Problem: Please reproduce the listing below word for word, from its beginning through the line containing "รถไมล์น้อย คุณภาพรถเกรด S class", with both ends included and the pictures left out.

Provided data:
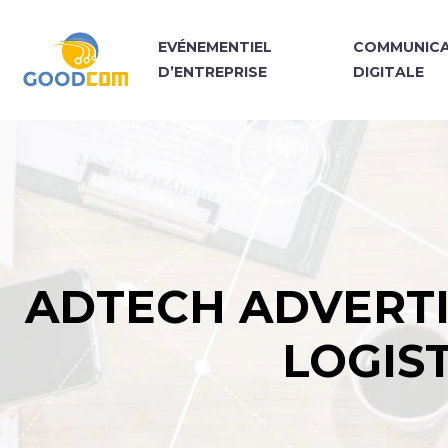
EVÉNEMENTIEL
COMMUNICA
D’ENTREPRISE
DIGITALE
ADTECH ADVERTI
LOGIS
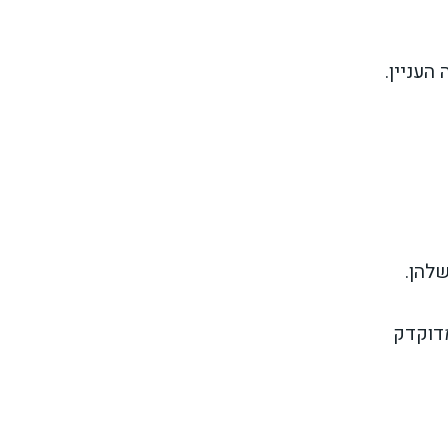
העניין.
שלהן.
מדוקדק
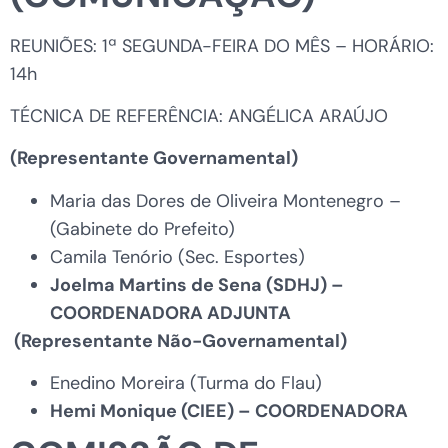
REUNIÕES: 1ª SEGUNDA-FEIRA DO MÊS – HORÁRIO:
14h
TÉCNICA DE REFERÊNCIA: ANGÉLICA ARAÚJO
(Representante Governamental)
Maria das Dores de Oliveira Montenegro –
(Gabinete do Prefeito)
Camila Tenório (Sec. Esportes)
Joelma Martins de Sena (SDHJ) –
COORDENADORA ADJUNTA
(Representante Não-Governamental)
Enedino Moreira (Turma do Flau)
Hemi Monique (CIEE)
– COORDENADORA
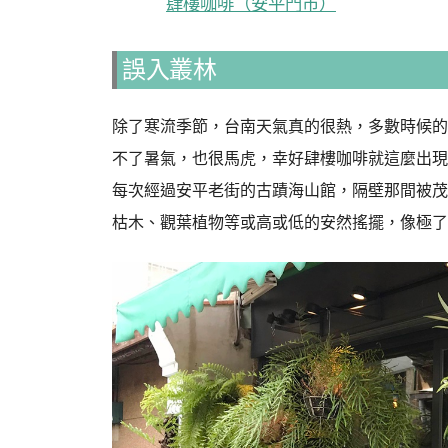
肆樓咖啡（安平門市）
誤入叢林
除了寒流季節，台南天氣真的很熱，多數時候的
不了暑氣，也很馬虎，幸好肆樓咖啡就這麼出現
每次經過安平老街的古蹟海山館，隔壁那間被茂
枯木、觀葉植物等或高或低的安然搖擺，像極了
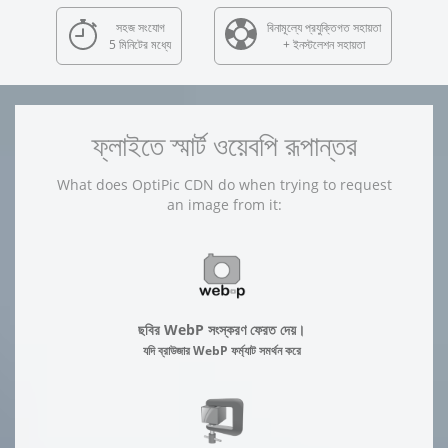
সহজ সংযোগ
বিনামূল্যে প্রযুক্তিগত সহায়তা
5 মিনিটের মধ্যে
+ ইনস্টলেশন সহায়তা
ফ্লাইতে স্মার্ট ওয়েবপি রূপান্তর
What does OptiPic CDN do when trying to request
an image from it:
ছবির WebP সংস্করণ ফেরত দেয়।
যদি ব্রাউজার WebP ফর্ম্যাট সমর্থন করে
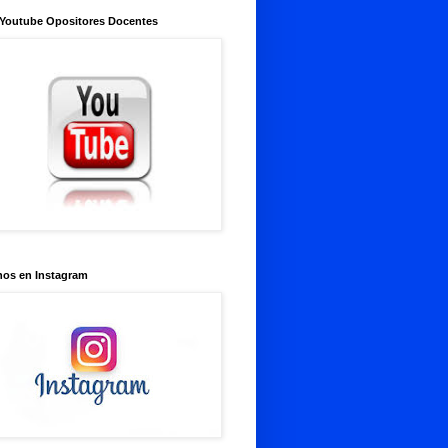
 Youtube Opositores Docentes
nos en Instagram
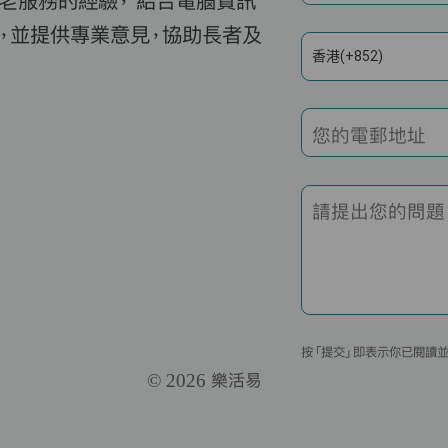
老服務的經驗， 結合電腦資訊
，並提供專業意見，協助長者及
香港(+852)
您的電郵地址
請提出您的問題
按「提交」即表示你已閱讀
© 2026 樂活易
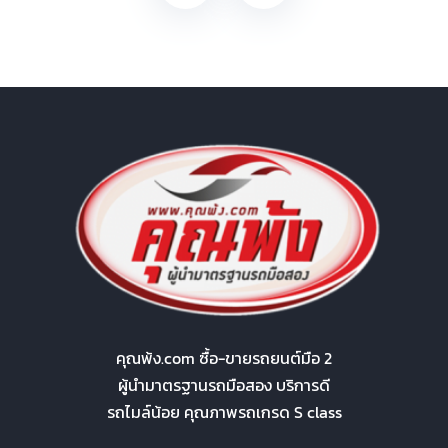
คุณพ้ง.com ซื้อ-ขายรถยนต์มือ 2
ผู้นำมาตรฐานรถมือสอง บริการดี
รถไมล์น้อย คุณภาพรถเกรด S class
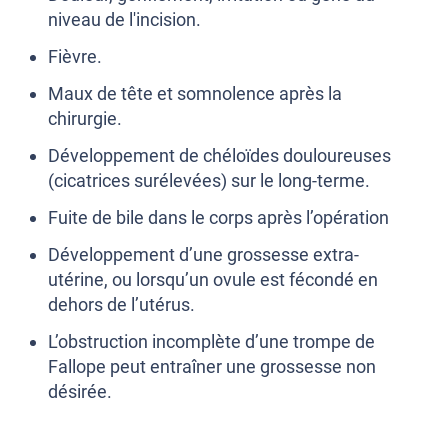
niveau de l'incision.
Fièvre.
Maux de tête et somnolence après la
chirurgie.
Développement de chéloïdes douloureuses
(cicatrices surélevées) sur le long-terme.
Fuite de bile dans le corps après l’opération
Développement d’une grossesse extra-
utérine, ou lorsqu’un ovule est fécondé en
dehors de l’utérus.
L’obstruction incomplète d’une trompe de
Fallope peut entraîner une grossesse non
désirée.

Task result:
EVÉNEMENTIEL
COMMUNICA
D’ENTREPRISE
DIGITALE
ADTECH ADVERTI
LOGIS
העניין.
שלהן.
מדוקדק
REUNIÕES: 1ª SEGUNDA-FEIRA DO MÊS – HORÁRIO:
14h
TÉCNICA DE REFERÊNCIA: ANGÉLICA ARAÚJO
(Representante Governamental)
Maria das Dores de Oliveira Montenegro –
(Gabinete do Prefeito)
Camila Tenório (Sec. Esportes)
Joelma Martins de Sena (SDHJ) –
COORDENADORA ADJUNTA
(Representante Não-Governamental)
Enedino Moreira (Turma do Flau)
Hemi Monique (CIEE)
– COORDENADORA
肆樓咖啡（安平門市）
誤入叢林
除了寒流季節，台南天氣真的很熱，多數時候的
不了暑氣，也很馬虎，幸好肆樓咖啡就這麼出現
每次經過安平老街的古蹟海山館，隔壁那間被茂
枯木、觀葉植物等或高或低的安然搖擺，像極了
সহজ সংযোগ
বিনামূল্যে প্রযুক্তিগত সহায়তা
5 মিনিটের মধ্যে
+ ইনস্টলেশন সহায়তা
ফ্লাইতে স্মার্ট ওয়েবপি রূপান্তর
What does OptiPic CDN do when trying to request
an image from it:
ছবির WebP সংস্করণ ফেরত দেয়।
যদি ব্রাউজার WebP ফর্ম্যাট সমর্থন করে
 Youtube Opositores Docentes
nos en Instagram
老服務的經驗， 結合電腦資訊
，並提供專業意見，協助長者及
香港(+852)
您的電郵地址
請提出您的問題
按「提交」即表示你已閱讀
© 2026 樂活易
คุณพ้ง.com ซื้อ-ขายรถยนต์มือ 2
ผู้นำมาตรฐานรถมือสอง บริการดี
รถไมล์น้อย คุณภาพรถเกรด S class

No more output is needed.